We also found supervisor tasks were failed due to unavailable coordinator node.
We found the issue “Cannot allocate enough memory”, thus update the process with the required Xms Xmx.
We restarted both coordinator and broker, after which we could see the data sources listed on the console.
Now, we see that the supervisor which resumed back with tasks, could succeed, but it took the latestoffset value from kafka topic.
Instead, it should have picked the offset wherein it left in the failed state.
We see that there was 1 week data loss and kafka indexing service didnt pick up offset where it had succeeded earlier.
Can you help here?
Your best bet might be to ingest from the earliest offset available.

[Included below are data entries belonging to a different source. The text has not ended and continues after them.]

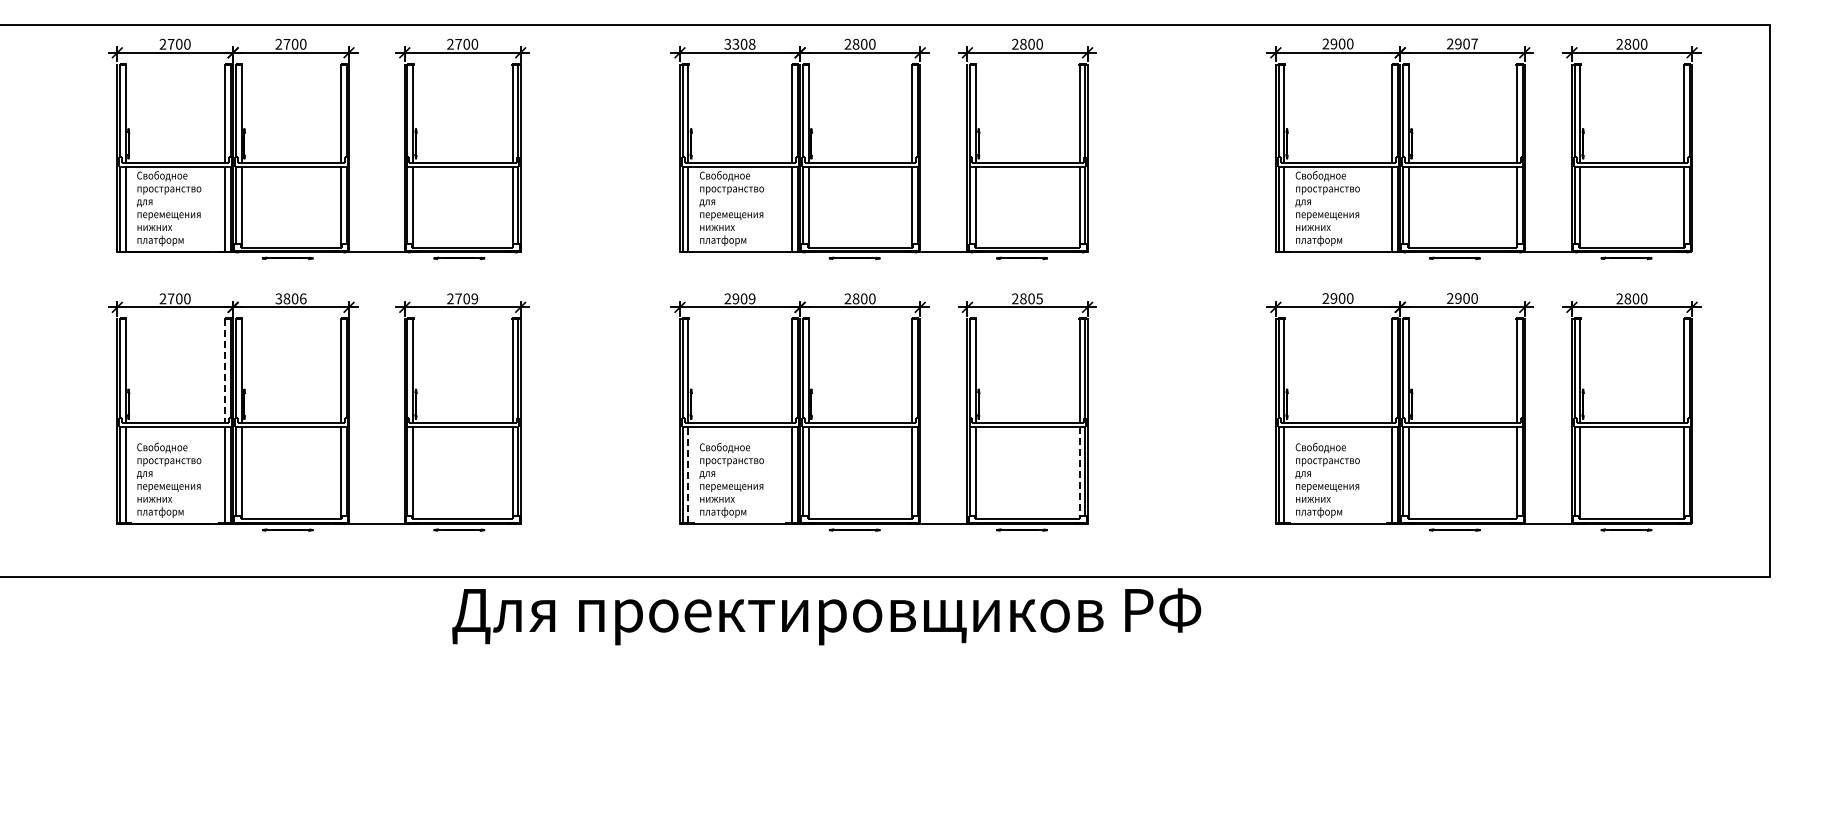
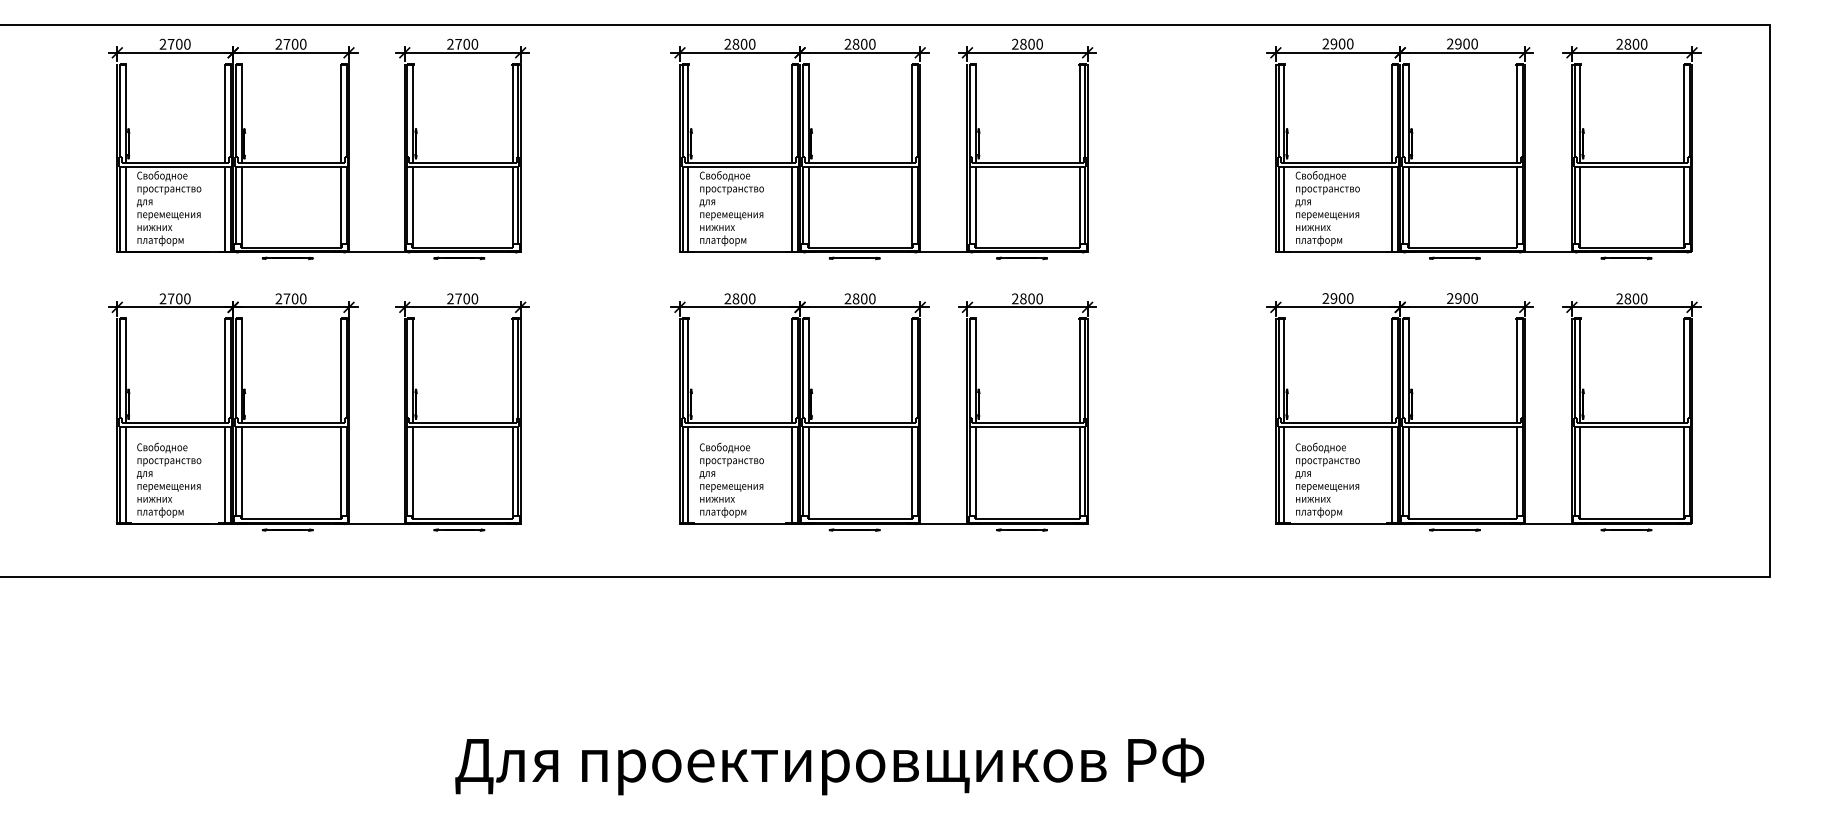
text at (1474, 43): 2907 -> 2900
text at (739, 44): 3308 -> 2800
text at (290, 298): 3806 -> 2700
text at (474, 298): 2709 -> 2700
text at (743, 298): 2909 -> 2800
text at (1039, 298): 2805 -> 2800
line at (225, 371): dashed -> solid
line at (1079, 473): dashed -> solid
line at (688, 474): dashed -> solid
text at (826, 616) position: (826, 616) -> (829, 766)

See “auto.offset.reset”: https://kafka.apache.org/documentation/#consumerconfigs
Not sure if this will work, because the consumer will only use this config if it can’t find the current offset. Might be worth a shot, though.
Also is it possible you set a consumer group that is shared with others consumers that might have consumed the topic whereas your supervisor was off ?
I have the same problem. After a failed task, every messages read from Kafka by failed task are lost. I didn’t try with earliest auto offset reset, but reading kakfa documentation it seems that consumers begin to read from the oldest message found in topic, that is it re-read all the messages, also messages already loaded in Druid.
Instead it should begin from latest successful offset loaded in Druid, not from latest offset read. Is it possible ?
With the introduction of supervisor, zookeeper no longer keeps track of consumer offsets.
When tried to checking the consumer group for druid-, there was no value at the zookeeper end.
As per the latest supervisor datasource status in druid, i see it matches the latest offset with kafka topic offset.
I tried setting up the supervisor datasource to get earliest offset, by updating its spec with useEarliestoffset:true option.
My understanding is that, druid will avoid duplication of data due to the timestamp value in the message.
I did see the immediate request showed up the earliest offset considered in the supervisor/datasource status page, but concurrent requests didnt showed any increments.
I am not sure,if it could read all the missed messages between the offsets, in one index task?
Also, coordinator console for this datasource didnt show up any latest shards/segments loaded after 15th May, this gets me into question if the task passed, why they arent updated ?
How to do the backfill for the missed kafka messages?
Thus, i am still not sure what are the steps to get the supervisor work better and get the ingestion into historicals for querying.